For Outbound OPS.17 – Human Space Stations – LEO, we see the value in stations and would at this point of the proposed timeline begin with simple stations such as the single-module Salyut design, with the idea of positioning humanity in space to stay. I would say that’s the real difference between the early days of the space program we’ve had and the early days of a space program we would want. Technological longevity. Of course, we at Outbound have the benefit of hindsight. We see the temporary nature of the early stations and think we could do better, right? Certainly that is true, but with that hindsight also comes a real ability to recognize failures of vision. All the Salyut stations before Salyut 6 had one docking port, which means that there could be no visitors, no resupply ships, only one crew up and one crew down. Skylab was no different. It’s a guarantee that the station will be periodically unmanned, and also vulnerable to malfunction with no human crew to attempt to repair.

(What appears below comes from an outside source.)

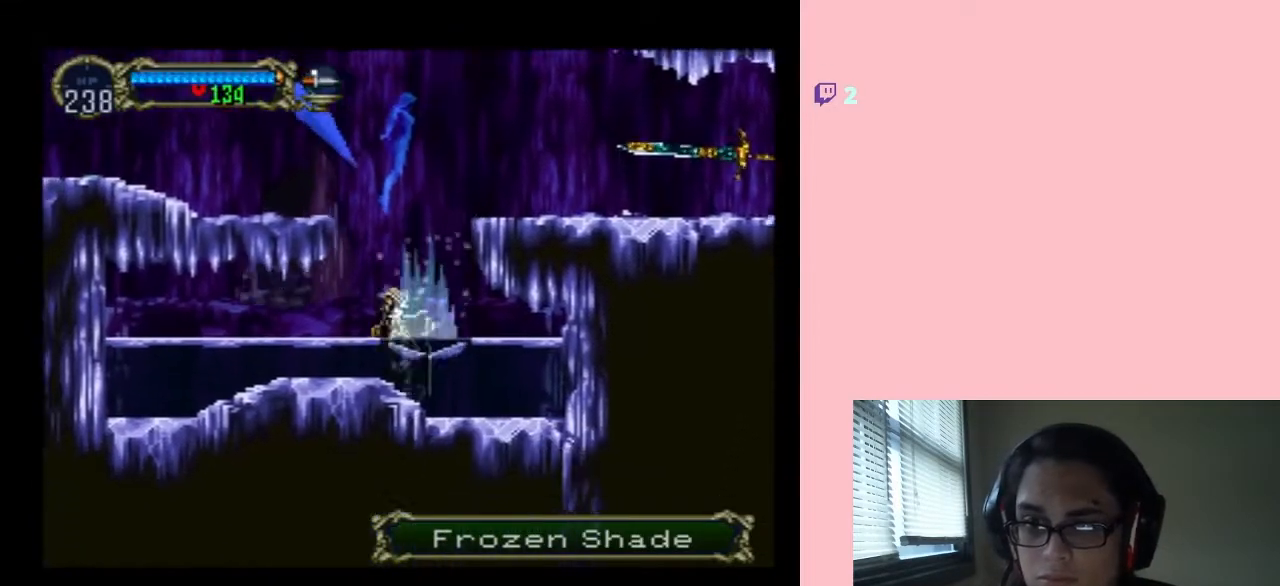
{"buttons": ["DPAD_LEFT"], "left_stick": "center", "right_stick": "center", "events": [[333, "X", "down"], [500, "X", "up"]]}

The early missions of previous space programs were an exercise in incrementalism, and it worked to produce baby-steps to get us into space. It’s understandable, and not something that I’d personally criticize too much. I definitely salute those who braved the unknown in the ways that they did. But imagine if planting humans and not just flags had been a concrete goal? How would history unfolded differently?
The Outbound vision is to get humans into the space beyond Earth and keep them there. A ground rule in that case would be to allow no operational design or procedure that normally demands a human retreat from an outpost.